13 December 2008

Date: 13 December 2008; Time: 0915; Agenda: Biofilm formation using M9 and LB Broth.

• 5ml of the 10ml of LB Broth culture (prepared on 12 December) was added to a flask containing 150ml LB broth.
• This flask was incubated for 5 hours (as determined by Mid-log phase earlier) in a 37 degrees shaking incubator at 250rpm.
• After 5 hours, we check the absorbance of the LB Broth culture:
  • We first placed 3ml of pure LB Broth in a cuvette using a pipette in the fume hood. This serves as the 'blank' sample. The cuvette is then inserted in the spectrophotometer and the absorbance obtained was tared.
  • The LB Broth culture was removed from the 37 degrees incubator.
  • 3ml of LB Broth culture was removed from the flask and placed in a clean cuvette using a pipette. Cuvettes may be reused by rinsing with distilled water and then rinsing with the appropriate broth. The absorbance of this LB Broth culture was then read and its value recorded.
  • Dilutions (on the original 3ml sample by adding more LB Broth) were done such that we obtain a final absorbance reading of 0.257 as this corresponds to the 1 McFarland Standard that we will use as our starting cell concentration. The results are attached as follows:

• As can be seen from the results, a 13.6X dilution was required to obtain 1 McFarland Standard.
• We took 0.1ml of the 13.6X diluted sample and proceeded to do serial dilution (100X per dilution; ie. 0.1ml of the 13.6X diluted sample + 9.9ml LB Broth per tube) and plated it on petri dishes (10^-8, 10^-10, 10^-12). The petri dishes were later incubated. This step is to verify that the 1 McFarland Standard (at 0.257 abs) is obtained, as literature states that the number of colonies obtained at this absorbance is 3*10^8.
• Also, 1ml of the 13.6X diluted sample is removed using a pipette in the fume hood and this is diluted with 29ml of LB Broth.
• Part of this 30ml mixture is poured onto the lid of a petri dish (just enough to cover the entire surface. This is done so that the multi-channel pipette (next step) is able to fit within the dimensions of the lid and obtain the required amount of mixture)
• A multi-channel pipette (8 pipettes) was used to obtain 0.23ml of mixture in each pipette tip. This was done in the fume hood.
  • 0.23ml was obtained per pipette tip because protocol states that 22ml of the 30ml mixture is to be distributed in the 96 wells of the microtiter plate. Hence, by simple division, each well should contain about 0.23ml of mixture.
• As the 96 well microtiter plate has dimensions of 12 by 8, we decided to divide the plate equally into 2 halves: 6 by 8 for LB Broth culture and another 6 by 8 for M9 culture.
  • Columns 1-6 will contain M9 broth culture and columns 7-12 will contain LB Broth culture.
• Columns 7-12 were accordingly filled with 0.23ml of LB Broth per well using the multi-channel pipette.
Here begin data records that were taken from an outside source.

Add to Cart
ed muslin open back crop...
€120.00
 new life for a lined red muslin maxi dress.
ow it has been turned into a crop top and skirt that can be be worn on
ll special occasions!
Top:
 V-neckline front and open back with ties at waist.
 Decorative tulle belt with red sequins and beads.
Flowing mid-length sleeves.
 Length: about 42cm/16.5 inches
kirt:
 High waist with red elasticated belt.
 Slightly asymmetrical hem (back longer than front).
• For M9 culture, we obtained a total of 2ml of LB Broth culture and distributed it evenly into 4 centrifuge tubes (ie. 0.5ml per tube).
• The 4 tubes were centrifuged at 3000g for 10-15 minutes.
• In each tube, the supernatent was discarded and cells below were mixed with 0.5ml M9 prepared on 12 December.
  • Mixing was done by pipetting up and down to ensure homogenity.
• Again, the absorbance of pure M9 was obtained and tared using the spectrophotometer.
• Subsequent absorbance values of diluted samples were obtained until the absorbance reached 0.257. See above for protocol. The results are as follows:

• As can be seen, an approximate dilution of 6X to obtain an absorbance of 0.267(close to 0.257) is required.
• Further dilution was again carried out (ie. 1:29; refer to procedures carried out for LB Broth medium) and finally the M9 culture was placed in the wells of columns 1-6 of the 96 well plate.
• The lid of the 96 well plate was replaced and the plate was incubated for 48 hours at 37 degrees and at 150 rpm.
• This marks the end of the biofilm growth process.